Geschichten:Brandspuren - Nur Geduld
Feidewald, 18. Boron 1043 BF
Die Nacht wird kalt werden. Ich stehe auf, um noch mehr Holz für das Feuer in meiner winzigen Hütte neben dem Meilerplatz herbeizuholen, um meine Gedanken zu ordnen, um meinen Plan zu schmieden. Weit brauche ich nicht zu gehen. Die ersten Klafter von neuen schrittlangen Scheite lagern, kürzlich von den Holzhackern gespalten, bereits unter den offenen Schindeldächern und warten auf den nächsten Sommer, wenn das Brennen wieder beginnt.
Mein alter Meister hatte gesagt, nur Geduld, Ästchen, irgendwann kommt der Moment der Vergeltung. Und dann hat sich Meister Ardo selbst einmal nicht an die eigene Lehre gehalten und zu einer überstürzten Handlung hinreißen lassen. Mit seinem Leben bezahlt hat er dafür, zusammen mit seinen hochherrschaftlichen Freunden. Das soll mir eine Warnung sein!
Die Gesellen hingegen, die jedes Jahr im Frühling hierher hinauf in die Bergwälder kommen und denen ich seither zur Hand gehe, waren eine bessere Schule in Geduld: erst die Meiler aufschichten, das getrocknete Holz entzünden und dann tage- und wochenlang, den aus dem großen zuerst mit Reisig und Erde abgedeckten Holzhaufen hervorquellenden Rauch beobachten, ohne je ein Auge zu schließen, und die Luftlöcher je nach Bedarf öffnen oder schließen, bis schließlich nur noch die begehrte Holzkohle oder Pech und Teer übrig bleiben.
Ich nehme den Arm voll Holz und stolpere in meinen klappernden Pantinen durch die Dunkelheit an den untergestellten Pferden und dem die Tiere bewachenden Mädel vorbei zurück zu meiner Hütte.

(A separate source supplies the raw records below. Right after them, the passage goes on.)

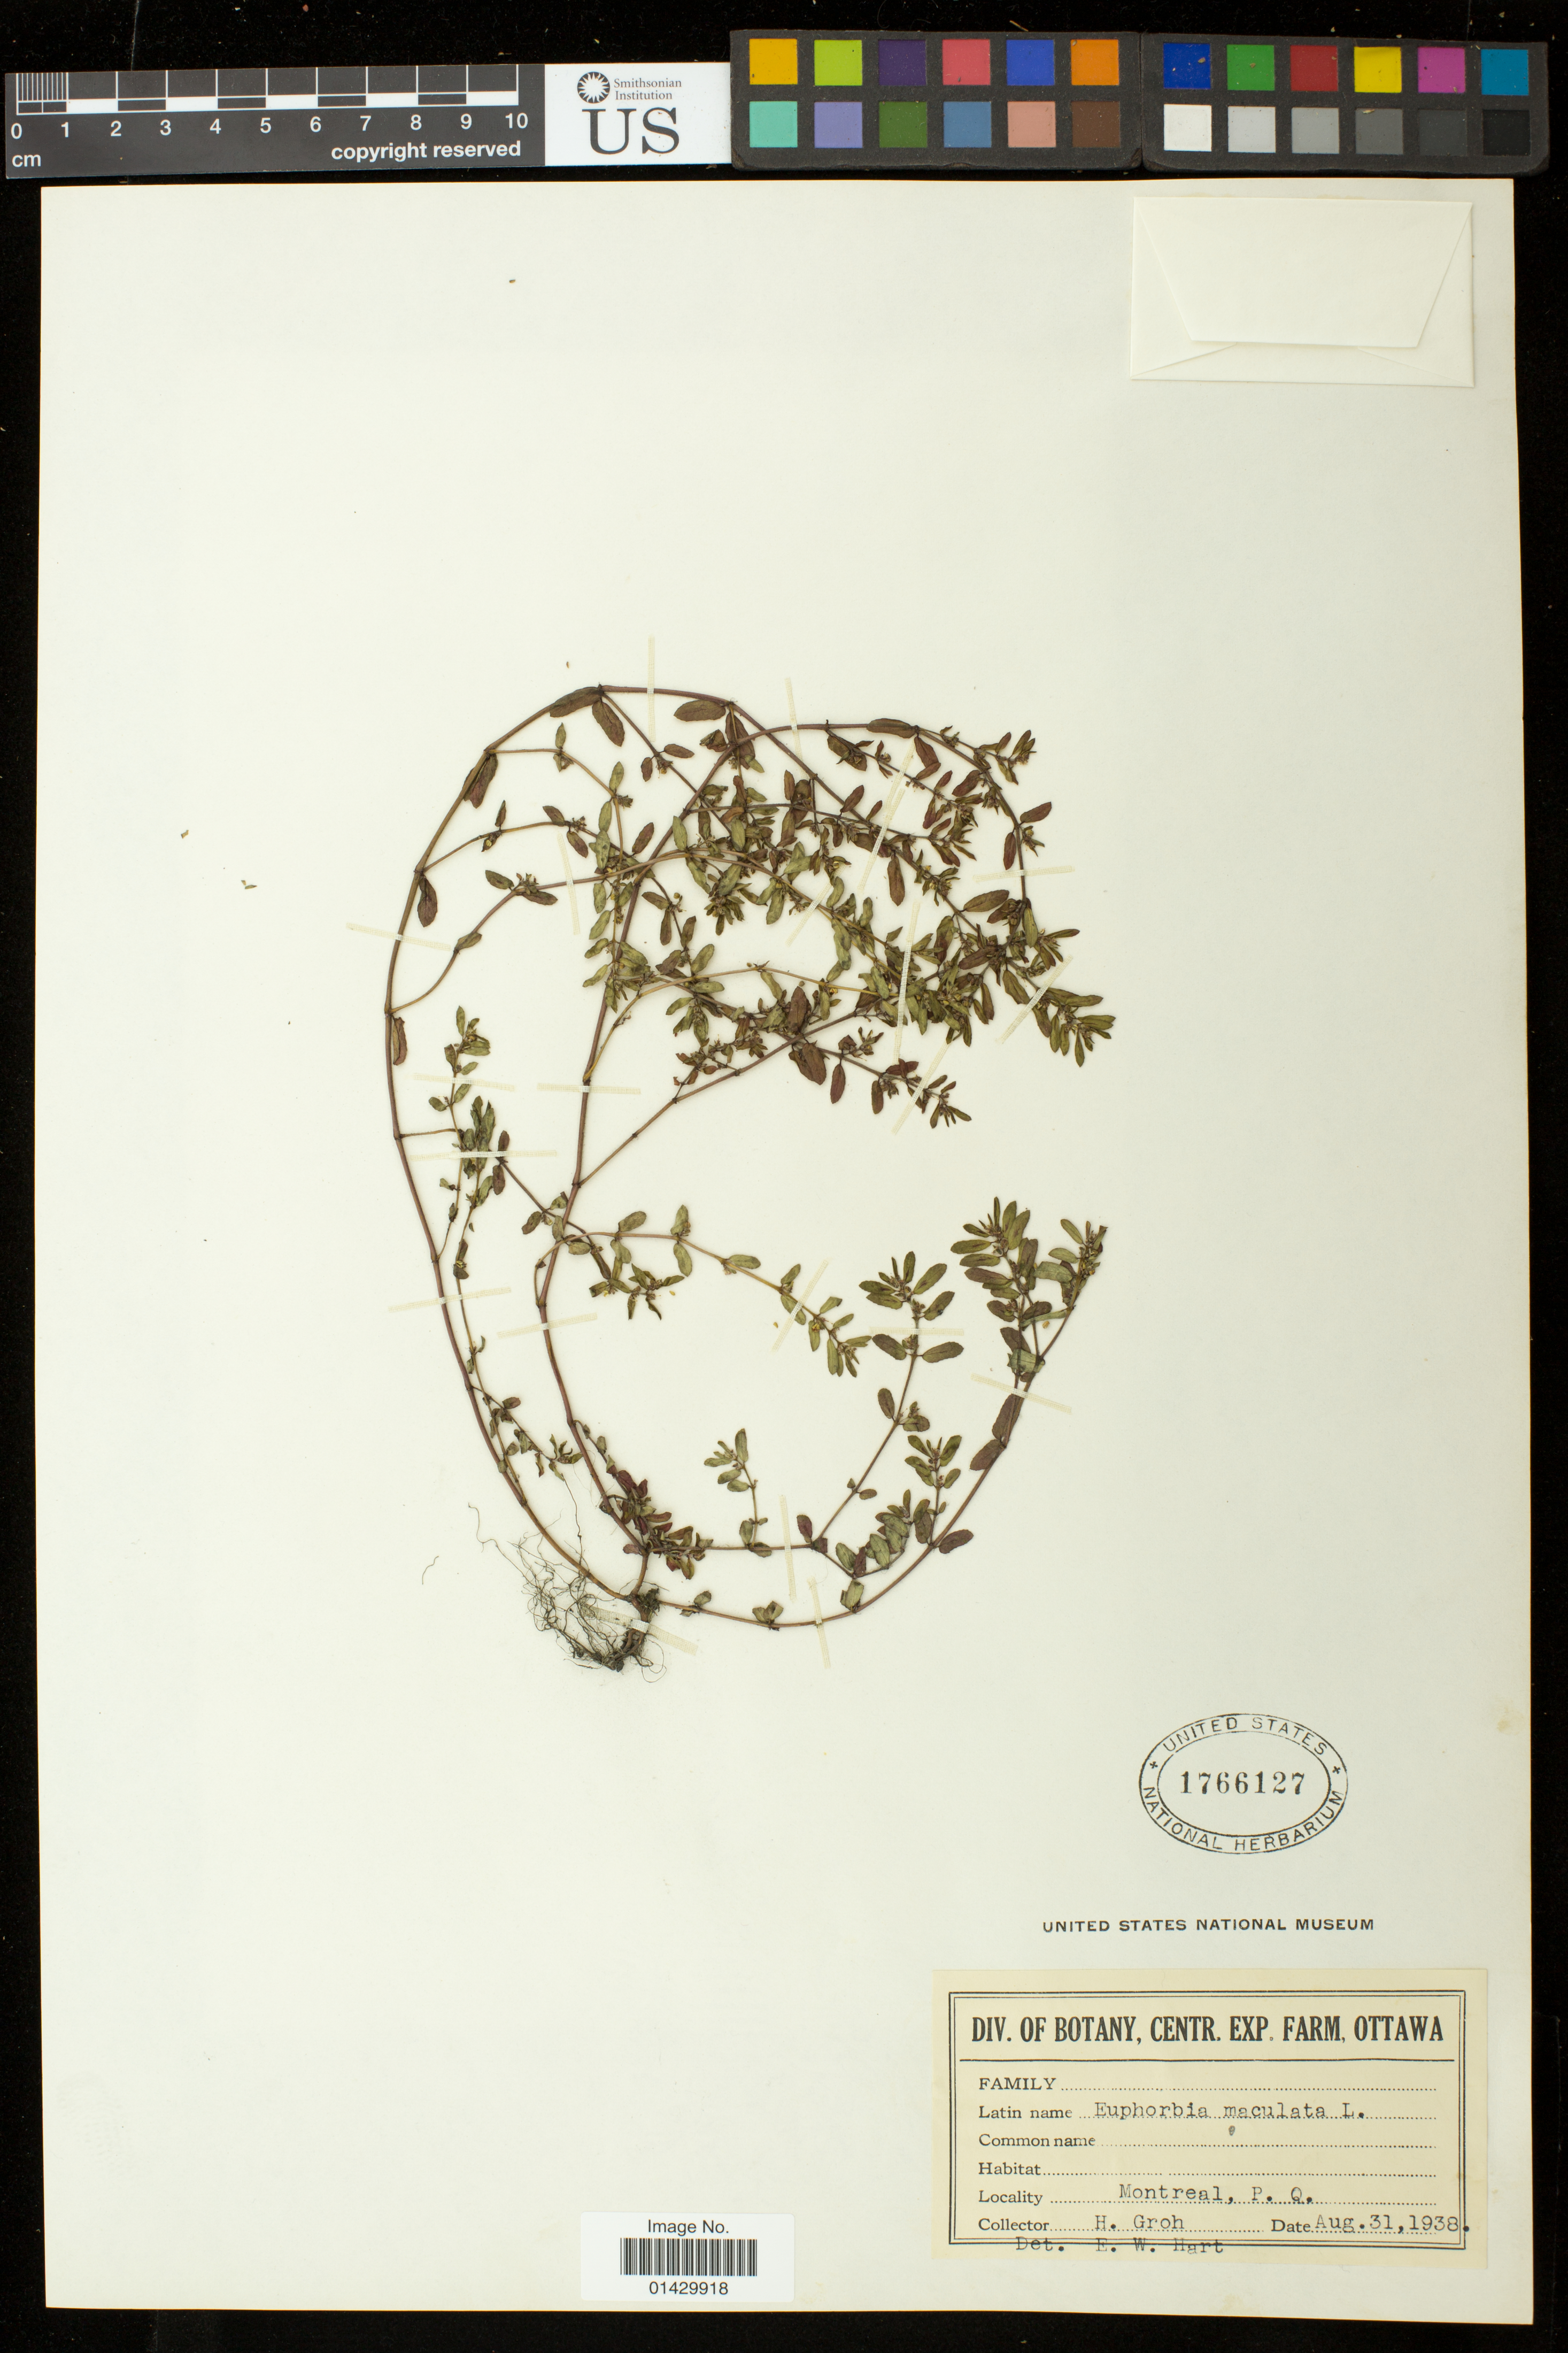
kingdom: Plantae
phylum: Tracheophyta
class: Magnoliopsida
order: Malpighiales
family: Euphorbiaceae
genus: Euphorbia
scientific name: Euphorbia maculata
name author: L.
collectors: H. Groh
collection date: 1938-08-31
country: Canada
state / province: Quebec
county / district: Montréal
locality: Montreal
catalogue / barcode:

Richtig gruselig ist die mit ihren schlohweißen Haaren, ich hab's genau gesehen, obwohl sie die unter ihrer Kapuze versteckt. Aber nur nicht hinschauen - vielleicht hat die auch den bösen Blick - und schnell wieder durch die knarrende Tür ins Warme.
Der, der nun dort drinnen brandweinsaufend am Feuer sitzt, stolz und rücksichtslos inmitten seiner waffenstarrenden Gefolgsleute, hat damals das Schwert gegen meinen Meister geführt. Jetzt werde ich ihn seinem Schicksal zuführen und so eine doppelte Vergeltung üben, nach der mich so verlangt. Er ahnt nichts, der edle Herr. Er denkt, er hätte einen einfachen Köhlerburschen vor sich, dessen ach so traviagefällige Gastfreundschaft er ausnutzen kann. Und der darüber hinaus die Reiter gesehen hat, die er sucht, und den Weg, den sie nahmen. Oh, ich kenne die Reiter und ihre Wege nur zu gut. Blut ist schließlich dicker als Wasser. Es wäre mir ein leichtes, ihn auf eine falsche Fährte zu locken, so viel geht in diesen Tagen in Feyderichs Wald um. Doch nein! Geradewegs zu ihnen werde ich ihn schicken. Wenn ich es richtig anstelle, wird er damit das Urteil über sich selbst sprechen und zugleich das Werkzeug meiner Vergeltung sein. Einst haben sie mich verstoßen und in der Wildnis zum Sterben zurück gelassen. Nicht besser soll es ihnen nun selbst ergehen! Nur noch ein wenig Geduld.